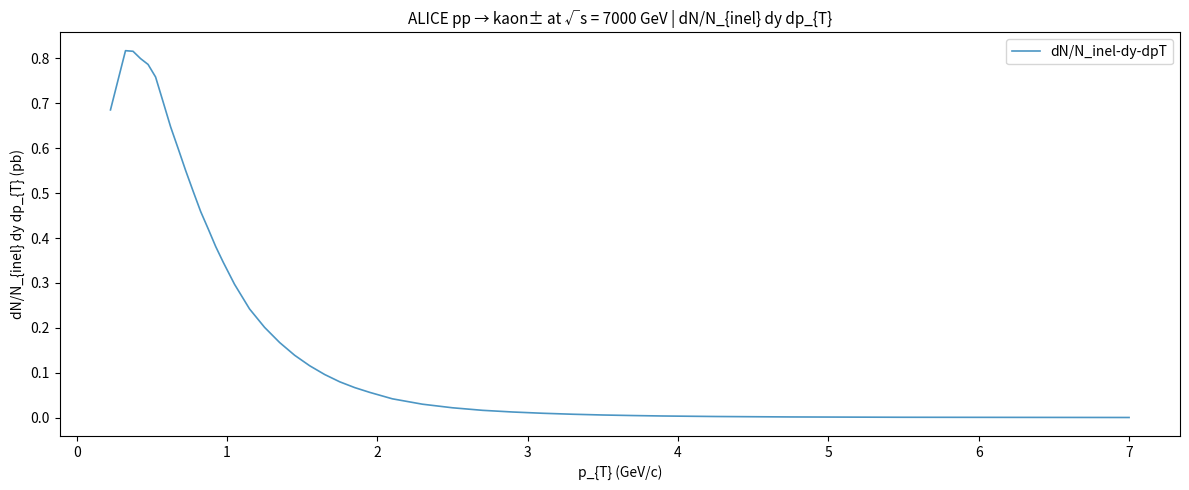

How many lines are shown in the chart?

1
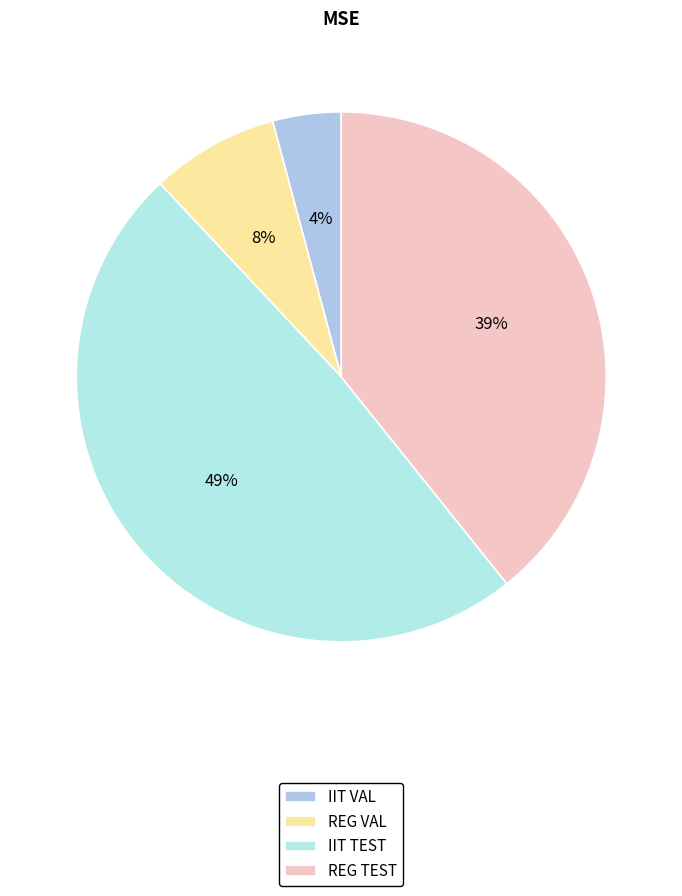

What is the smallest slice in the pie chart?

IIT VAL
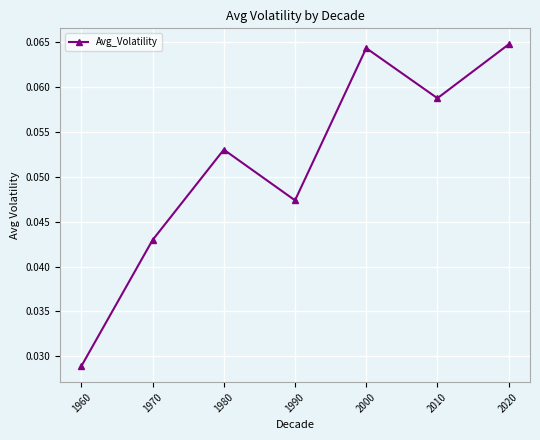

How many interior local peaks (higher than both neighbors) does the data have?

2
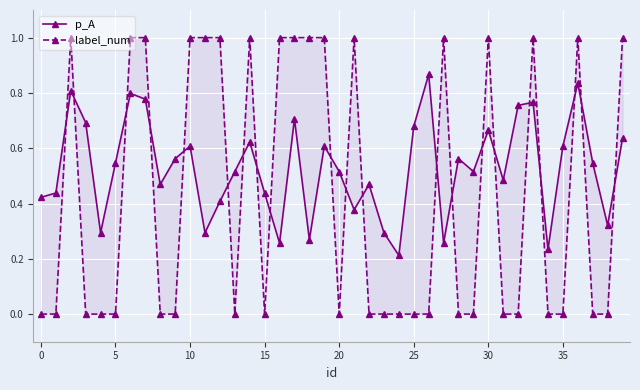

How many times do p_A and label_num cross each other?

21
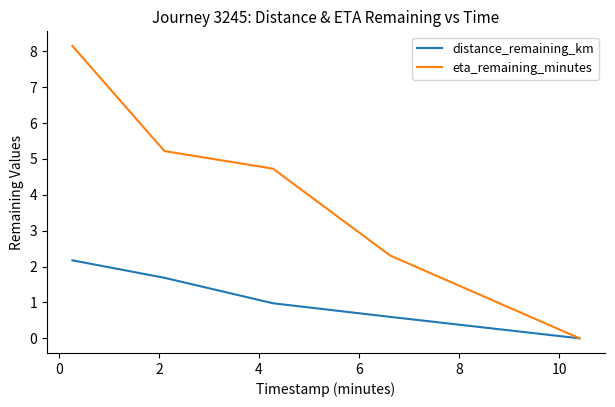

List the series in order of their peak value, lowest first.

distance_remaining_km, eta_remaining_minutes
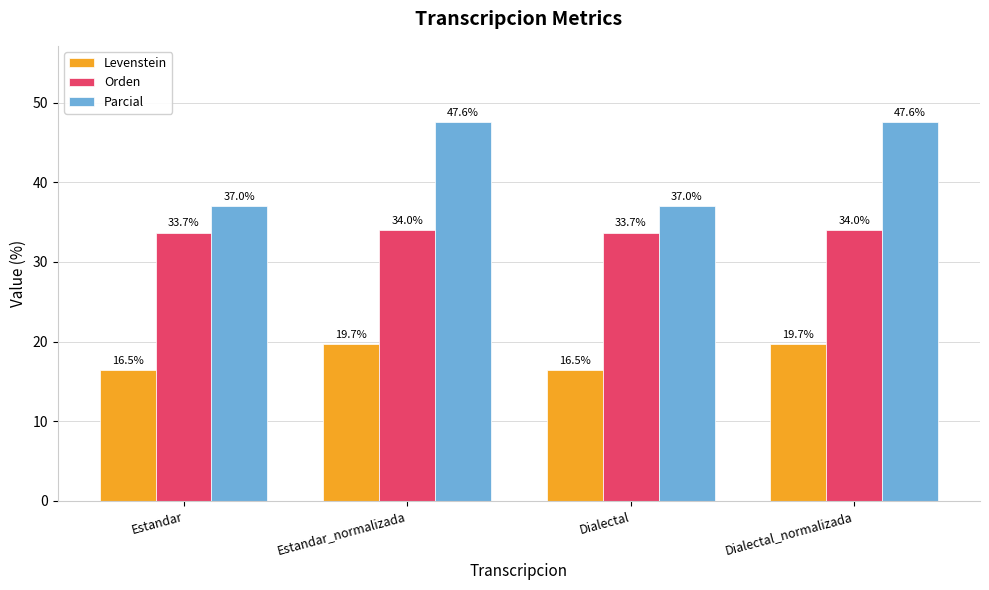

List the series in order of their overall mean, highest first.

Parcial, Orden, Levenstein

----------

• _Aim of the task_
Reproduce all of the items above word for word, but leave out the pictures.

• _Written answer_
How many lines are shown in the chart?

1

What is the smallest slice in the pie chart?

IIT VAL

How many interior local peaks (higher than both neighbors) does the data have?

2

How many times do p_A and label_num cross each other?

21

List the series in order of their peak value, lowest first.

distance_remaining_km, eta_remaining_minutes

List the series in order of their overall mean, highest first.

Parcial, Orden, Levenstein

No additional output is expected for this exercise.